> Work required
Copy each line of the records below, from the first through the one that contains "строгим критериям качества.", exactly as written.

> Dataset entries
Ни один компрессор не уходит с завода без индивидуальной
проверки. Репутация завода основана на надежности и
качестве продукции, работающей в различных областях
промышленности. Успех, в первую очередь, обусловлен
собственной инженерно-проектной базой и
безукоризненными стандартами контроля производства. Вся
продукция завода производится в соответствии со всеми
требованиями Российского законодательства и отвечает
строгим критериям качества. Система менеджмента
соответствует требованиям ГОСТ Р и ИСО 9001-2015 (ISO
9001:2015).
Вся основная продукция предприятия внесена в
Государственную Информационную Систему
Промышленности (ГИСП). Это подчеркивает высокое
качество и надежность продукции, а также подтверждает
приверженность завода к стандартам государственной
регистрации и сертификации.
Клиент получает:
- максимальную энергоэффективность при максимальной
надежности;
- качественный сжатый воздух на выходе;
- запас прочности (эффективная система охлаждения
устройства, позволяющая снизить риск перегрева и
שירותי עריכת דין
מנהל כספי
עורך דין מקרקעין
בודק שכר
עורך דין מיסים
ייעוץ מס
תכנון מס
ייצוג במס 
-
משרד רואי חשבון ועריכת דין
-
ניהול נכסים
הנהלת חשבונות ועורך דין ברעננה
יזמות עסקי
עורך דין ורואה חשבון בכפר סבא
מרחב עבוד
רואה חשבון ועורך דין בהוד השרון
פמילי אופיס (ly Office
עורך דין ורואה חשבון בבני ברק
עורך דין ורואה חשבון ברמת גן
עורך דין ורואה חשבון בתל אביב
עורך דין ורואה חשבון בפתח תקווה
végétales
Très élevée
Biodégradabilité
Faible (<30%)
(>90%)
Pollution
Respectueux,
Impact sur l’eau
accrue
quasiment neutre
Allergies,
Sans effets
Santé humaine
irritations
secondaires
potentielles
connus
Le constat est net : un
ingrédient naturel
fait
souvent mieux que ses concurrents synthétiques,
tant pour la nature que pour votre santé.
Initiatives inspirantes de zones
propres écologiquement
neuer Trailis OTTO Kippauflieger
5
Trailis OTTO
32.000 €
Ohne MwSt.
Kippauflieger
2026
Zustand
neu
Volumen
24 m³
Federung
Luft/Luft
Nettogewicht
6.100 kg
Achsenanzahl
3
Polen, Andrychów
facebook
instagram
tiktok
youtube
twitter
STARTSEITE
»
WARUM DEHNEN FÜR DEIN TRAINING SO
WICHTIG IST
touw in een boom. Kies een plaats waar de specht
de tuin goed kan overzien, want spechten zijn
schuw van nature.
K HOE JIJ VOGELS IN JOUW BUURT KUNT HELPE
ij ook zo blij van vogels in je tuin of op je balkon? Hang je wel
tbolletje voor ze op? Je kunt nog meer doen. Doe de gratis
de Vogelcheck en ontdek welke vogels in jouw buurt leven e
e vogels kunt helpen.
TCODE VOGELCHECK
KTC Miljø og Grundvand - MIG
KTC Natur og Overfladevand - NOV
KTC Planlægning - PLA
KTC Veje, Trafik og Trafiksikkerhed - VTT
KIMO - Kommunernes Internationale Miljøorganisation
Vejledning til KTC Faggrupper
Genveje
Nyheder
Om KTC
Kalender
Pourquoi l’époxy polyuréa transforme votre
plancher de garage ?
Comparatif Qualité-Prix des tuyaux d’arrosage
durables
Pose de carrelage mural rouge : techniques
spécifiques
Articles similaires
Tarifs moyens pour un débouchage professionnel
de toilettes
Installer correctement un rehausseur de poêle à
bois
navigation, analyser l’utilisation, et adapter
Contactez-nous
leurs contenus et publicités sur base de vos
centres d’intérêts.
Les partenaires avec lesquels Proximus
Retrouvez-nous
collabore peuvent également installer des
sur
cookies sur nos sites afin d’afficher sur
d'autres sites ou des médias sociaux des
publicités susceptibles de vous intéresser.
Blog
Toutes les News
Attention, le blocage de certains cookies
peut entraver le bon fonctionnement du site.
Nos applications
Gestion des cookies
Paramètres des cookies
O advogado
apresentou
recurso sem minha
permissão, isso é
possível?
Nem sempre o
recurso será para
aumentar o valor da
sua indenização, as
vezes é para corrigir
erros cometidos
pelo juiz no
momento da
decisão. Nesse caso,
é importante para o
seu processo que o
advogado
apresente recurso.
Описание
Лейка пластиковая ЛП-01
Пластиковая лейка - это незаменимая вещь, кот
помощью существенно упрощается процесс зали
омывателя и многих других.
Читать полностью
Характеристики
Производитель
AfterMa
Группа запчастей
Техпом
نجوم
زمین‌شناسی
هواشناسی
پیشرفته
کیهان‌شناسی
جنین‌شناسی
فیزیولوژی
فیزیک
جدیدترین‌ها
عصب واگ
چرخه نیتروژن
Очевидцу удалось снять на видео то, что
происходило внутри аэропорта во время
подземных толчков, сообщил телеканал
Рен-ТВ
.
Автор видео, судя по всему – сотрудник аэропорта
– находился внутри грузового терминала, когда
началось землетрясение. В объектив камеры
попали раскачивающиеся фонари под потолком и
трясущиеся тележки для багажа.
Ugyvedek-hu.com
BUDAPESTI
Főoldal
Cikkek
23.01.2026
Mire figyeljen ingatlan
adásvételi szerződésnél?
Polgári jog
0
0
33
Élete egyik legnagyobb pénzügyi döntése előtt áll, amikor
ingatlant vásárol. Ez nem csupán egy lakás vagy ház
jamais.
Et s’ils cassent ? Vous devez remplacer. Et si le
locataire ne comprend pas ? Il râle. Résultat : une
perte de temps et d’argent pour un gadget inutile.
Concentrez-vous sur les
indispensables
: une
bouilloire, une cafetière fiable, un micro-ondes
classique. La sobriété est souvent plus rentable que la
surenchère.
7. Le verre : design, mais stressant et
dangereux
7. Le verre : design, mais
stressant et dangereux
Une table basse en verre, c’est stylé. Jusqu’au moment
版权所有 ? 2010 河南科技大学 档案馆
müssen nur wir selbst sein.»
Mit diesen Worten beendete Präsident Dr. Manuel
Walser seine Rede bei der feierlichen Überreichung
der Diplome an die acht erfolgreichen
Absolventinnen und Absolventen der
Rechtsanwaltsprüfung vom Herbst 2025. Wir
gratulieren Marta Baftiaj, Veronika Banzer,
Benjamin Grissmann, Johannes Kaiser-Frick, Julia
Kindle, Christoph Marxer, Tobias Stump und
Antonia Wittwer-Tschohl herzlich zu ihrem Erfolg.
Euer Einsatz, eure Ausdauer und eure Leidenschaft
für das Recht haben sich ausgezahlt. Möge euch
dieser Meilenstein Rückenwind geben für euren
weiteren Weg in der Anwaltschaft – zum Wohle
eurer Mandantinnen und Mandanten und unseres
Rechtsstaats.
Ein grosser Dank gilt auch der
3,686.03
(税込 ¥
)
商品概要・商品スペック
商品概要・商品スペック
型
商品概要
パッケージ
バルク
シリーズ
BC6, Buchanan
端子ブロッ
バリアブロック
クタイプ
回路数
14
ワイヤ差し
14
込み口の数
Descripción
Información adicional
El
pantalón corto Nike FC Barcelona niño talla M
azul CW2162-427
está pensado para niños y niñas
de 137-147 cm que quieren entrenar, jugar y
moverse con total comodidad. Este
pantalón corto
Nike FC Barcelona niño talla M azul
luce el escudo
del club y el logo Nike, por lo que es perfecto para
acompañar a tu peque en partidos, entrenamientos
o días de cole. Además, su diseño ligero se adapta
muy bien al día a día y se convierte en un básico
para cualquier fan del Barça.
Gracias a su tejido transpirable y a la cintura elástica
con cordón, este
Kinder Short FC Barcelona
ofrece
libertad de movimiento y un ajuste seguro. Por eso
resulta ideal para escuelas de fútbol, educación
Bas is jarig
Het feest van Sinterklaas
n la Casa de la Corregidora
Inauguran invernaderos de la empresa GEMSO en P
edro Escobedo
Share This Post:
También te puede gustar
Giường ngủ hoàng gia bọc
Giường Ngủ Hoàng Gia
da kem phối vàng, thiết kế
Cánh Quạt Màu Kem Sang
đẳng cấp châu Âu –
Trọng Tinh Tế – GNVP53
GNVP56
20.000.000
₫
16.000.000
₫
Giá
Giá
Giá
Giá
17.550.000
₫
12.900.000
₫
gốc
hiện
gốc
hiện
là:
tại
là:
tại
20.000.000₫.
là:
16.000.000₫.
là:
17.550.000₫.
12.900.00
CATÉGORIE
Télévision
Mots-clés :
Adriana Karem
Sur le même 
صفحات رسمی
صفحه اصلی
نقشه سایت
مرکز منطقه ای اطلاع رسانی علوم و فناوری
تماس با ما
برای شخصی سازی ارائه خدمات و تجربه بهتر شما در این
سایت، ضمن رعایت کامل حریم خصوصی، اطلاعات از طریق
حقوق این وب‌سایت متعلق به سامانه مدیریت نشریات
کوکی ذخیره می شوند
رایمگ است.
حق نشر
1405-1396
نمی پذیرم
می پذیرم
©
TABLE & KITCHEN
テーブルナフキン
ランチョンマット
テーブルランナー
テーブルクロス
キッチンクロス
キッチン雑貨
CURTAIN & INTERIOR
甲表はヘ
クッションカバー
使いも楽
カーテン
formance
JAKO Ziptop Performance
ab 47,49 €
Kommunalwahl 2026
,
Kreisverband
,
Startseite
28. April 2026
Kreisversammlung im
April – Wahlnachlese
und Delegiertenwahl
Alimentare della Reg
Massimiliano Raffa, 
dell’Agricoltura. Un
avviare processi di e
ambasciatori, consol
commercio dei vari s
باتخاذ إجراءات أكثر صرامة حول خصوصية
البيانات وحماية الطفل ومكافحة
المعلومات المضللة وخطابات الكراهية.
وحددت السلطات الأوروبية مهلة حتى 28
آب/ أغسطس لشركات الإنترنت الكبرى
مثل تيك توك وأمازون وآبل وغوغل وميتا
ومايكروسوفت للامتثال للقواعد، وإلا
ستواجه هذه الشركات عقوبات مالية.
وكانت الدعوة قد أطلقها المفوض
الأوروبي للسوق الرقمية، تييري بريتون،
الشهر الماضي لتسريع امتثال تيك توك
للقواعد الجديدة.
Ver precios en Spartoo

> Result for this exercise
Ни один компрессор не уходит с завода без индивидуальной
проверки. Репутация завода основана на надежности и
качестве продукции, работающей в различных областях
промышленности. Успех, в первую очередь, обусловлен
собственной инженерно-проектной базой и
безукоризненными стандартами контроля производства. Вся
продукция завода производится в соответствии со всеми
требованиями Российского законодательства и отвечает
строгим критериям качества. Система менеджмента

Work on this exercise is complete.